Par ailleurs, nous utilisons beaucoup de plateformes, comme cela se fait souvent à l'heure actuelle. Parmi les avancées d'ordre institutionnel enregistrées depuis deux ans et demi en matière de coordination, on peut citer l'élaboration, l'été dernier, d'une nouvelle stratégie nationale du renseignement. La refonte du plan national d'orientation du renseignement est en cours ; elle devrait aboutir durant le premier semestre de l'année prochaine. Un certain nombre de doctrines communes à tous les services ont été élaborées, notamment en matière de lutte anti-terroriste. D'autres évolutions sont nées sous notre impulsion, par exemple la transformation du bureau central du renseignement pénitentiaire (BCRP) en service à compétence nationale, ou encore la création d'un certain nombre de plateformes interservices, désormais opérationnelles. On peut encore citer la création d'une unité de suivi des personnes sortant de prison.

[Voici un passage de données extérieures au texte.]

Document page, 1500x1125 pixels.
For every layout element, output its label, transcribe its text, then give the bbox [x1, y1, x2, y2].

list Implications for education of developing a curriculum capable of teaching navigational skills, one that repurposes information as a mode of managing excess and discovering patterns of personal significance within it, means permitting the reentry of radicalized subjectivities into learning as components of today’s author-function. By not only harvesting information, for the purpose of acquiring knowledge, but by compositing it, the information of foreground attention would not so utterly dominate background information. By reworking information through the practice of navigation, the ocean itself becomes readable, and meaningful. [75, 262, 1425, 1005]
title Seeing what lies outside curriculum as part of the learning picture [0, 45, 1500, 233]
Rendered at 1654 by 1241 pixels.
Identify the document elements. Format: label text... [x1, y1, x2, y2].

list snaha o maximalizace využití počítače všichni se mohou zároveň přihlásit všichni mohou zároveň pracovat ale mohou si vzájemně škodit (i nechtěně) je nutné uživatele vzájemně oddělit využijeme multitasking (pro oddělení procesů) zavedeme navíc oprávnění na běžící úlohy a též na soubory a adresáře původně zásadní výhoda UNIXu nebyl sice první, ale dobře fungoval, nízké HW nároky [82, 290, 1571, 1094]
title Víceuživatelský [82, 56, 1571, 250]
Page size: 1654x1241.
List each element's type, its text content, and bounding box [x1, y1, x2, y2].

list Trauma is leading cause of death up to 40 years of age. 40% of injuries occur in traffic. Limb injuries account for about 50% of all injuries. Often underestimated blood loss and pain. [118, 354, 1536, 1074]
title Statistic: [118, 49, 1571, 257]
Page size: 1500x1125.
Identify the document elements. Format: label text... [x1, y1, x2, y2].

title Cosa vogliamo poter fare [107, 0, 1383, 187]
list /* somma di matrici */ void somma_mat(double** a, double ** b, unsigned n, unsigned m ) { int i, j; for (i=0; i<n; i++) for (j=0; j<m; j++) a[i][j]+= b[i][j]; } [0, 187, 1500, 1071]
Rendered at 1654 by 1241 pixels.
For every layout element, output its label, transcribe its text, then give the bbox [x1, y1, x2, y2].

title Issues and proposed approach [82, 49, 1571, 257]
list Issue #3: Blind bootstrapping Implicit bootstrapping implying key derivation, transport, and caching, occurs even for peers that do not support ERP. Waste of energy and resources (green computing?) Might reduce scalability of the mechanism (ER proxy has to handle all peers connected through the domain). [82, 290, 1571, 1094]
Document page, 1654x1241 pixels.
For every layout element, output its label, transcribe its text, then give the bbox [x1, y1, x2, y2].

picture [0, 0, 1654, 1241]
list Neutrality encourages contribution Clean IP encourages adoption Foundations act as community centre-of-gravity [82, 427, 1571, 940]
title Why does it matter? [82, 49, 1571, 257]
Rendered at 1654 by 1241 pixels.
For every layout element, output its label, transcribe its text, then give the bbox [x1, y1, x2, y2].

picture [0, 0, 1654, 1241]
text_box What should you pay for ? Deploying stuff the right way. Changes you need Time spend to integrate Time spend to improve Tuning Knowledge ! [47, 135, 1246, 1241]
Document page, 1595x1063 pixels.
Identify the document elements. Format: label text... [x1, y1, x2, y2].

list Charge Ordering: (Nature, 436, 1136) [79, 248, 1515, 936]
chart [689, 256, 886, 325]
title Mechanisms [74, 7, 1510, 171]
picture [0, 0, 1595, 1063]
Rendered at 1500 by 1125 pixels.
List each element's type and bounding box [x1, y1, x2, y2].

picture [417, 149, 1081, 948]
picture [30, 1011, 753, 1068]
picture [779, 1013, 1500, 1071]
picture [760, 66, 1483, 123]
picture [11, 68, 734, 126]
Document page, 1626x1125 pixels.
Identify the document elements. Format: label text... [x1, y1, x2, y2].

Toutes ces initiatives de la coordination nationale du renseignement se traduisent par des articulations nouvelles. Peut-être le paysage est-il un peu confus, ou en tout cas pas encore très lisible pour nos concitoyens, mais tous les acteurs ont, me semble-t-il, une claire conscience de l'endroit où ils se situent, et ils savent à qui ils doivent rendre compte de leur action. Quoi qu'il en soit, nous essayons, jour après jour, de clarifier ce paysage, de le simplifier et de rendre les choses plus opérationnelles et plus efficaces.